Model Evaluation Methods

From long-term datasets, the variability of the disparities between models and observations can be assessed. However, discrepancies between models and observations may arise from observation uncertainty/representativeness, from atmospheric conditions (e.g, wind, radiative fluxes, air temperature, humidity) resulting from both the forcing datasets and from the parameterizations of boundary-layer and convective processes (e.g., Santanello et al., 2009 ; Sun et al., 2017), from soil conditions (e.g., soil water availability, root depth – e.g., Wang and Dickinson, 2012) and of course from imperfect parameterizations of surface fluxes. The systematic and direct comparison of absolute values cannot disentangle the various contributions embedded in the model-observations departure and makes the evaluation less useful in improving models. Two methods will be tested in MOSAI to go further than point-to-point, time-to-time or case-study comparisons.
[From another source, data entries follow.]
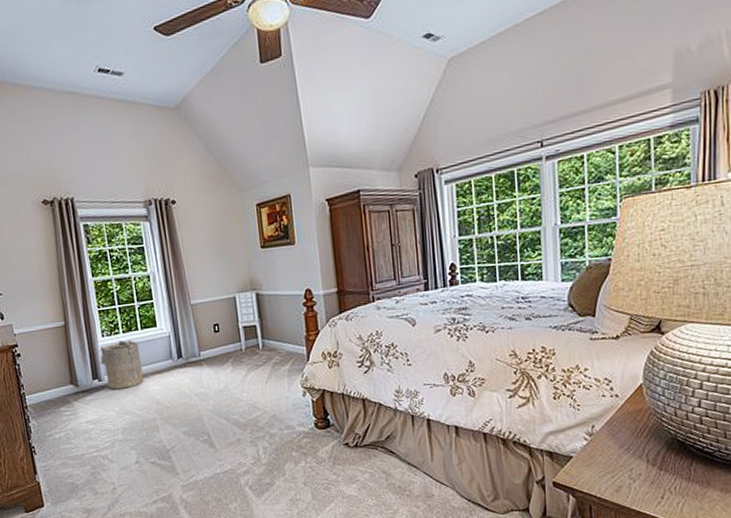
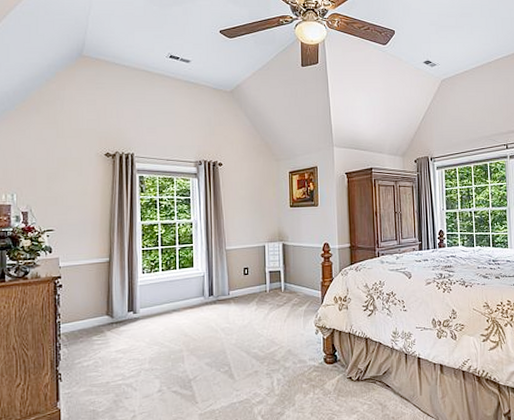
laundry hamper: present [99,340,144,390] -> none [137,277,176,322]

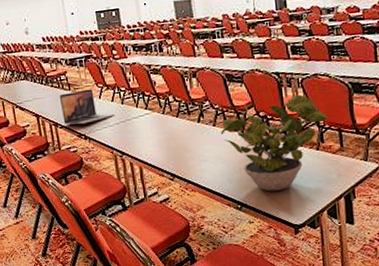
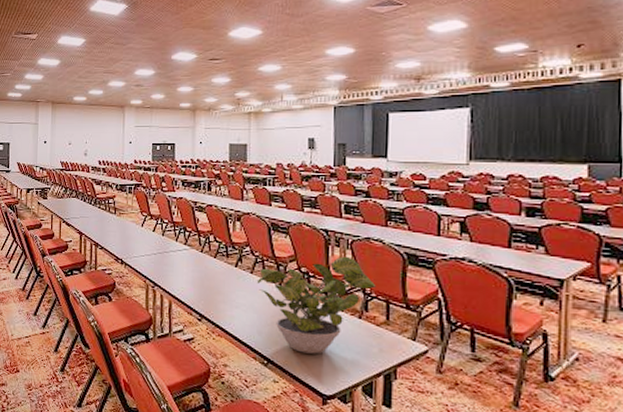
laptop: present [60,89,114,125] -> none [104,216,153,249]

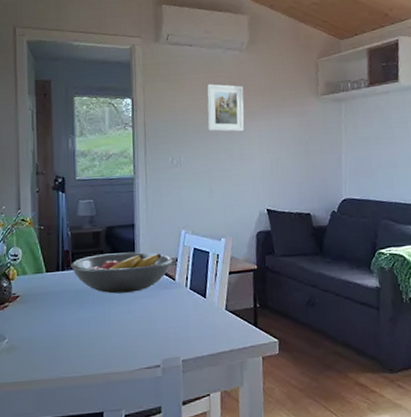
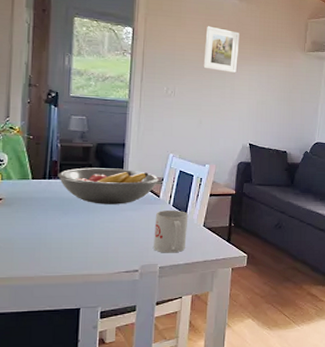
mug: none [173,293,209,344] -> present [154,209,189,253]

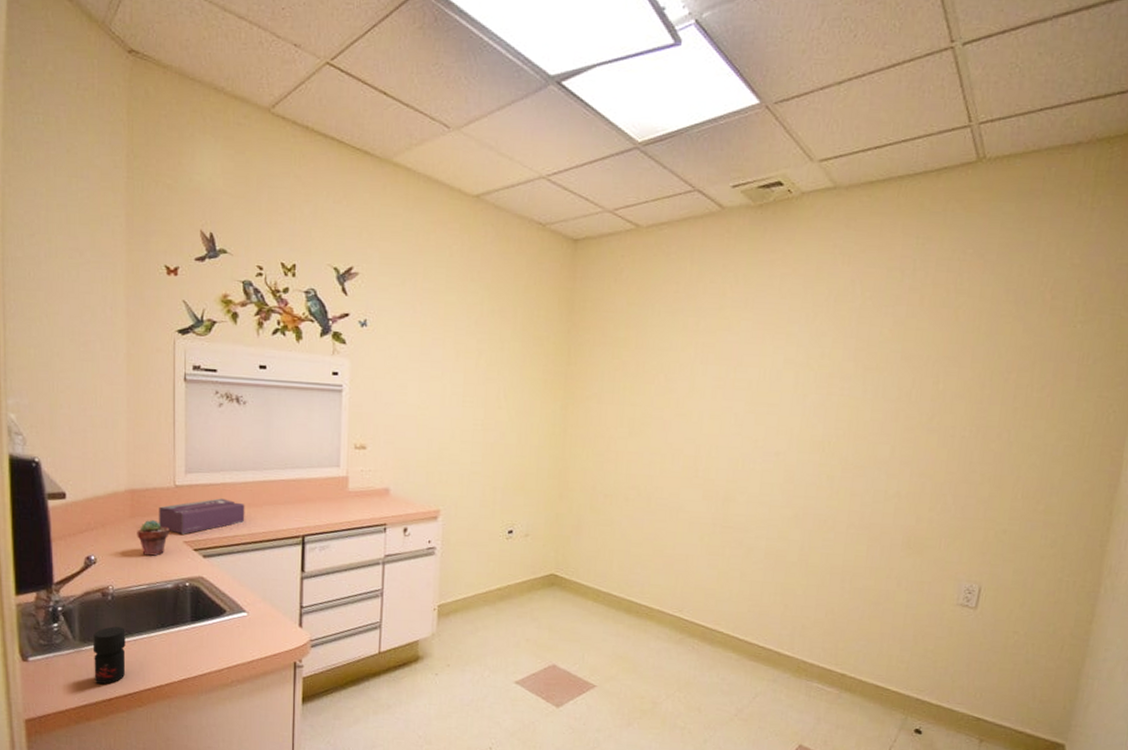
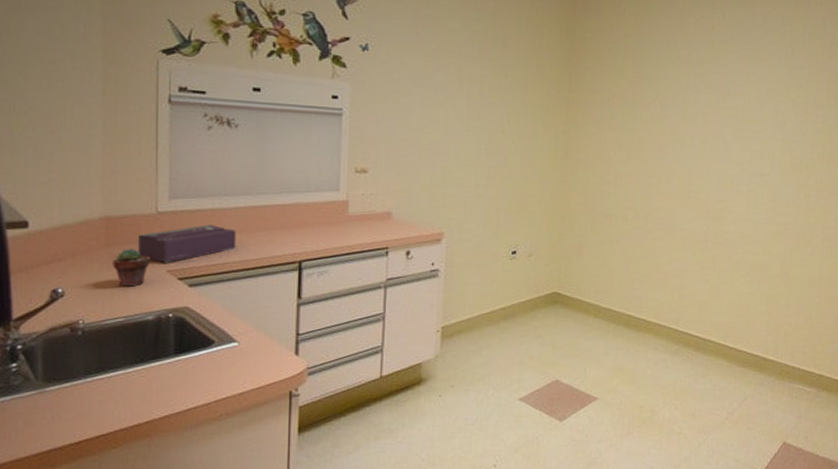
jar: present [92,626,126,684] -> none [58,364,98,426]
The first approach is based on sensitivity studies performed with 3D models or with their corresponding single-column version, either forced by MOSAI EOP observations or coupled with their LSM, and for which an atmospheric forcing will be derived from operational analyses. The development and assessment effort (Hourdin et al. 2020, Cheruy et al, 2020) that has been undertaken during the preparation of the IPSL climate model for the CMIP6 exercise led to better identify and emphasize a critical step in the model development: the adjustment or tuning stage of the free parameters of the parameterizations which, whatever their degree of refinement, are only an idealized and imperfect representation of complex processes (Hourdin et al., 2017). MOSAI project will therefore also target the tuning of the free parameters involved in the parameterization of energy and water surface fluxes.

The second approach relies on the method proposed by Zhou and Wang (2016), which is based on correlation coefficients and sensitivity parameters between surface fluxes, net radiation and other environmental parameters to evaluate ERA-Interim surface fluxes. This approach allowed to clearly identify weaknesses of the reanalysis over specific land-cover types and offered a guidance to improve the model. This method has not yet been generalized to NWP and climate models. MOSAI will apply this method to several models, and will go forward by (i) taking into account the observation uncertainty/representativeness issues (O1) and (ii) using more sophisticated statistical methods (e.g., random forests methodology) than correlation and linear regression to test the dependency of surface fluxes to several variables at the same time, and not only to each variable individually. It will allow to identify specific weaknesses of each model (O2, and useful for O3) at different spatial and time scales.